In early June, the Internet exploded with the news that former boyband legend and current musical/style icon Harry Styles might be launching his own beauty brand. Supposedly, “Styles, Harry Edward” registered a patented name for the purpose of “wholesale of perfume and cosmetics” with the UK’s companies registrar. Fans of Mr.Styles were, obviously, thrilled by the possibility that they might be able to smell like their favorite celebrity. I, however, was a little conflicted.
There’s been a recent epidemic in celebrity brand launches. Lately, it feels like every reality TV personality or former Disney star is suddenly obsessed with dropping clothing lines, makeup products, or skincare companies. And they continue to pop up on social media without warning. I mean, I love Harry Styles, but is he really qualified to be the face and name of a beauty brand? Moreover, are most celebrities really qualified to be brand owners? Does a celebrity using their wealth and connections to launch a full-scale company overnight step on the toes of smaller creators who have to build their brands from nothing? It can be fun to see a product with your fave celebrity’s name attached to it. But, is it really “cool” when celebs launch their own brands and products?
The A-List Brands
There’s a ton that comes to mind when I think of celebrity brands that have been in my social sphere. The earliest “celebrity brand” that I remember taking over social media is the first big celeb makeup brand, Kylie Cosmetics. Soon after, Rhianna followed with Fenty Beauty, and later, her Savage x Fenty lingerie and loungewear line. There’s Selena Gomez’s Rare Beauty, Beyonce’s Ivy Park, Kate Hudson’s Fabletics line….and a countless number more. Most recently, Kendall Jenner announced the release of her very own tequila brand, 818 Tequila. She claims to have tested and developed herself.
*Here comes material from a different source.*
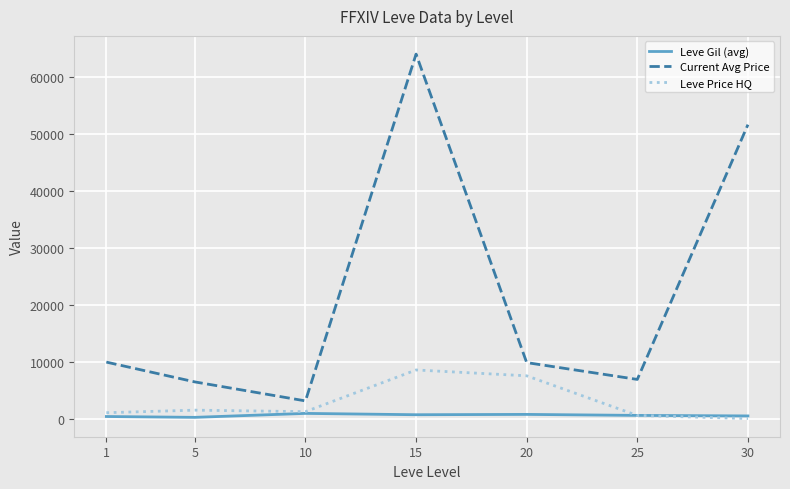

Which series has the largest total across all categories?

Current Avg Price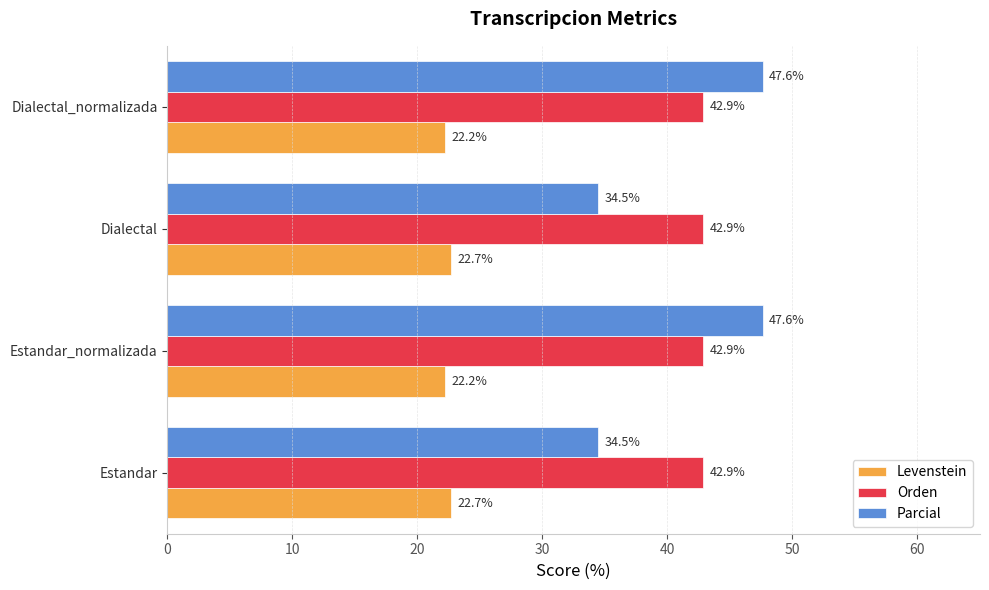

Rank the series at Estandar_normalizada from highest to lowest value.

Parcial, Orden, Levenstein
What makes me question these brands is just that. Celebrities claim to have coined the ideas for these brand launches on their own, participated in the product design and sourcing, etc. Now I can’t claim to know whether or not that’s a fact or not. But when a celebrity who, for example, has only ever been known for starring on a reality TV show launches her own makeup brand (*cough cough Kylie Jenner*) it does raise some suspicions. And, consider creators who have to actually build their businesses without the backing resources of an A-list celebrity. It’s hard not to resent the famous when they launch multi-million dollar companies out of nowhere.
Putting In the Work
Often, it seems like the likability of the brand has to do with the likability of the celebrity. Even more, it has to do with their ability to relate to their market audiences. Take Fenty Beauty, and Savage x Fenty, for example. Rhianna is a widely loved celebrity, so her brand launches were a total success. And, I’m absolutely obsessed with Rhianna’s beauty brand particularly. All of her makeup products are of fantastic quality. It not only has to do with the fact that I love Rhianna as a celebrity presence. It feels like a lot of work (regardless of whether or not she actually did the work) went into the products.
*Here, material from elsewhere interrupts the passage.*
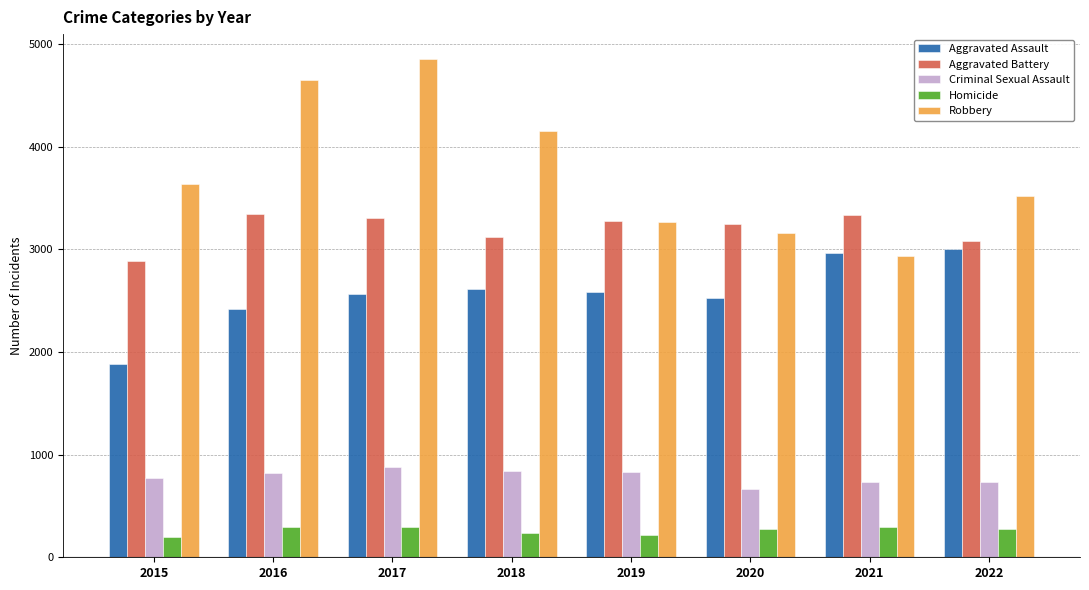

What is the lowest value of the Criminal Sexual Assault series?

669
This also goes for Kylie Jenner and her famed Kylie Cosmetics lip kits. I’ll admit, I purchased them because, in high school, I did sort of idolize the Kardashians. And, the product worked well. It seemed like Kylie, or at least her PR team was extremely passionate about the products.
The “Celebrity Brand” Problem
One issue that celebrities face when launching brands is disconnecting from the brand’s “celebrity” label. Usually, when you think of a brand or product, the first thing that comes to mind is the product itself, not the face attached to it.
But, I honestly struggle to think of a single celebrity brand that I don’t fully associate with the famous person behind the scenes. Kylie Cosmetics, for example, was never really a “makeup brand.” It was Kylie’s makeup brand, and that was what made it famous during its heyday. And, that’s the same reason that it doesn’t retain the popularity in the makeup community that it once did. Although Kylie Jenner is obviously still relevant, she doesn’t rule social media in the way that she did in 2017 when her brand launched. And, since her makeup products don’t stand alone as a brand, they similarly have faded into the void a bit.
So if Harry really does start a beauty brand, it’ll be interesting to see how it goes. Will it be a successful and useful product? Will people like it because it’s good, or just because it’s attached to Harry? Ultimately, celebrity brands are “cool” if the celebrity themself are cool at the moment. So, as long as Harry Styles retains his current popularity, his beauty brand will likely be a smash hit. However, it’s hard to ignore the reality of celebrity-launched beauty brands in comparison to small businesses that don’t have the same resources. But, with a less cynical outlook, it’s also true that many celebrities worked hard for the resources that allow them to launch brands overnight. So, I guess it’s up to you to decide. Are celebrity brands are the result of hard work, or simply a resource-based money-making scheme?